> TEXTO DE ORIGEM
Transcorreu uma semana desde esse resgate. As turboélices desse mesmo ATR-42 sulcam novamente o céu do Mediterrâneo. O avião militar, de 24 metros de envergadura e outros 22 de comprimento, é capaz de ver com suas câmeras tudo o que ocorre sem ser visto nem escutado. Se alguém coça a cabeça lá embaixo, os oito tripulantes do voo saberão. Poderão gravar isso com suas câmeras desde cima, a 4.000 pés de altura.

Uma mancha negra aparece no radar. A atividade a bordo se torna estressante. Os três operadores de sistemas do avião, o subtenente Pisano, o lugar-tenente Puglisi e o tenente-brigadeiro Magale, sabem que de sua perícia pode depender a vida de centenas de imigrantes que se arriscam em pequenos barcos quando chega a primavera.

> EXERCÍCIO A
Responda às perguntas abaixo com base no texto sobre o voo do ATR-42.
(i) Qual é a envergadura do avião militar?
(ii) A que altura os tripulantes podem gravar com as câmeras?
(iii) Quantos operadores de sistemas há no avião?

> TRECHOS DAS ENTRADAS
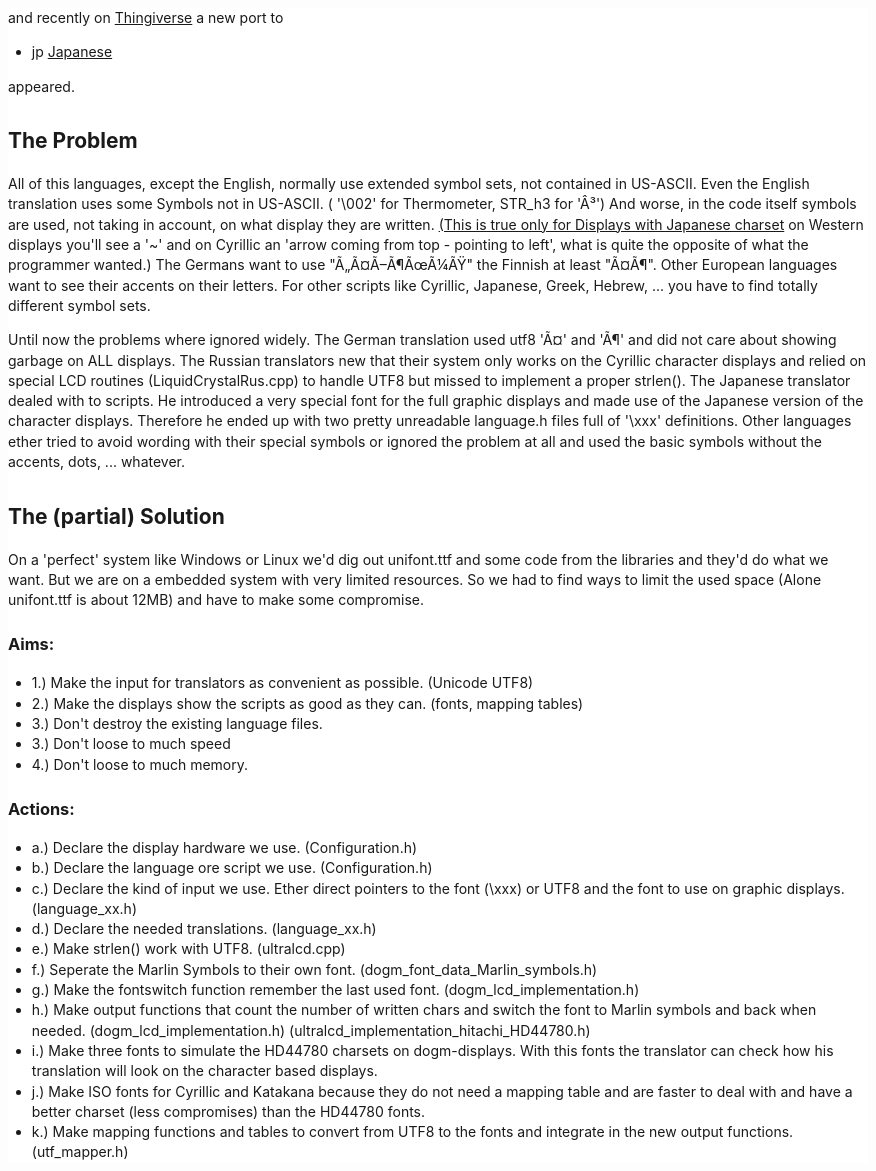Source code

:   and recently on [Thingiverse](http://www.thingiverse.com/) a new port to
  * jp    [Japanese](http://www.thingiverse.com/thing:664397)

 appeared.

## The Problem
  All of this languages, except the English, normally use extended symbol sets, not contained in US-ASCII.
  Even the English translation uses some Symbols not in US-ASCII. ( '\002' for Thermometer, STR_h3 for 'Â³')
  And worse, in the code itself symbols are used, not taking in account, on what display they are written. [(This is true only for Displays with Japanese charset](https://github.com/MarlinFirmware/Marlin/blob/Development/Marlin/ultralcd_implementation_hitachi_HD44780.h#L218) on Western displays you'll see a '~' and on Cyrillic an 'arrow coming from top - pointing to left', what is quite the opposite of what the programmer wanted.)
  The Germans want to use "Ã„Ã¤Ã–Ã¶ÃœÃ¼ÃŸ" the Finnish at least "Ã¤Ã¶". Other European languages want to see their accents on their letters.
  For other scripts like Cyrillic, Japanese, Greek, Hebrew, ... you have to find totally different symbol sets.

  Until now the problems where ignored widely.
  The German translation used utf8 'Ã¤' and 'Ã¶' and did not care about showing garbage on ALL displays.
  The Russian translators new that their system only works on the Cyrillic character displays and relied on special LCD routines (LiquidCrystalRus.cpp) to handle UTF8 but missed to implement a proper strlen().
  The Japanese translator dealed with to scripts. He introduced a very special font for the full graphic displays and made use of the Japanese version of the character displays. Therefore he ended up with two pretty unreadable language.h files full of '\xxx' definitions.
  Other languages ether tried to avoid wording with their special symbols or ignored the problem at all and used the basic symbols without the accents, dots, ... whatever.

## The (partial) Solution
  On a 'perfect' system like Windows or Linux we'd dig out unifont.ttf and some code from the libraries and they'd do what we want. But we are on a embedded system with very limited resources. So we had to find ways to limit the used space (Alone unifont.ttf is about 12MB) and have to make some compromise.

### Aims:
  * 1.) Make the input for translators as convenient as possible. (Unicode UTF8)
  * 2.) Make the displays show the scripts as good as they can. (fonts, mapping tables)
  * 3.) Don't destroy the existing language files.
  * 3.) Don't loose to much speed
  * 4.) Don't loose to much memory.

### Actions:
  * a.) Declare the display hardware we use. (Configuration.h)
  * b.) Declare the language ore script we use. (Configuration.h)
  * c.) Declare the kind of input we use. Ether direct pointers to the font (\xxx) or UTF8 and the font to use on graphic displays. (language_xx.h)
  * d.) Declare the needed translations. (language_xx.h)
  * e.) Make strlen() work with UTF8. (ultralcd.cpp)
  * f.) Seperate the Marlin Symbols to their own font. (dogm_font_data_Marlin_symbols.h)
  * g.) Make the fontswitch function remember the last used font. (dogm_lcd_implementation.h)
  * h.) Make output functions that count the number of written chars and switch the font to Marlin symbols and back when needed. (dogm_lcd_implementation.h) (ultralcd_implementation_hitachi_HD44780.h)
  * i.) Make three fonts to simulate the HD44780 charsets on dogm-displays. With this fonts the translator can check how his translation will look on the character based displays.
  * j.) Make ISO fonts for Cyrillic and Katakana because they do not need a mapping table and are faster to deal with and have a better charset (less compromises) than the HD44780 fonts.
  * k.) Make mapping functions and tables to convert from UTF8 to the fonts and integrate in the new output functions. (utf_mapper.h)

> EXERCÍCIO B
Mostre todas as linhas das entradas que contêm a palavra "English", levando em conta maiúsculas e minúsculas.

> RESPOSTA ESCRITA A
(i) 24 metros.
(ii) 4.000 pés.
(iii) Três.

> RESPOSTA ESCRITA B
  All of this languages, except the English, normally use extended symbol sets, not contained in US-ASCII.
  Even the English translation uses some Symbols not in US-ASCII. ( '\002' for Thermometer, STR_h3 for 'Â³')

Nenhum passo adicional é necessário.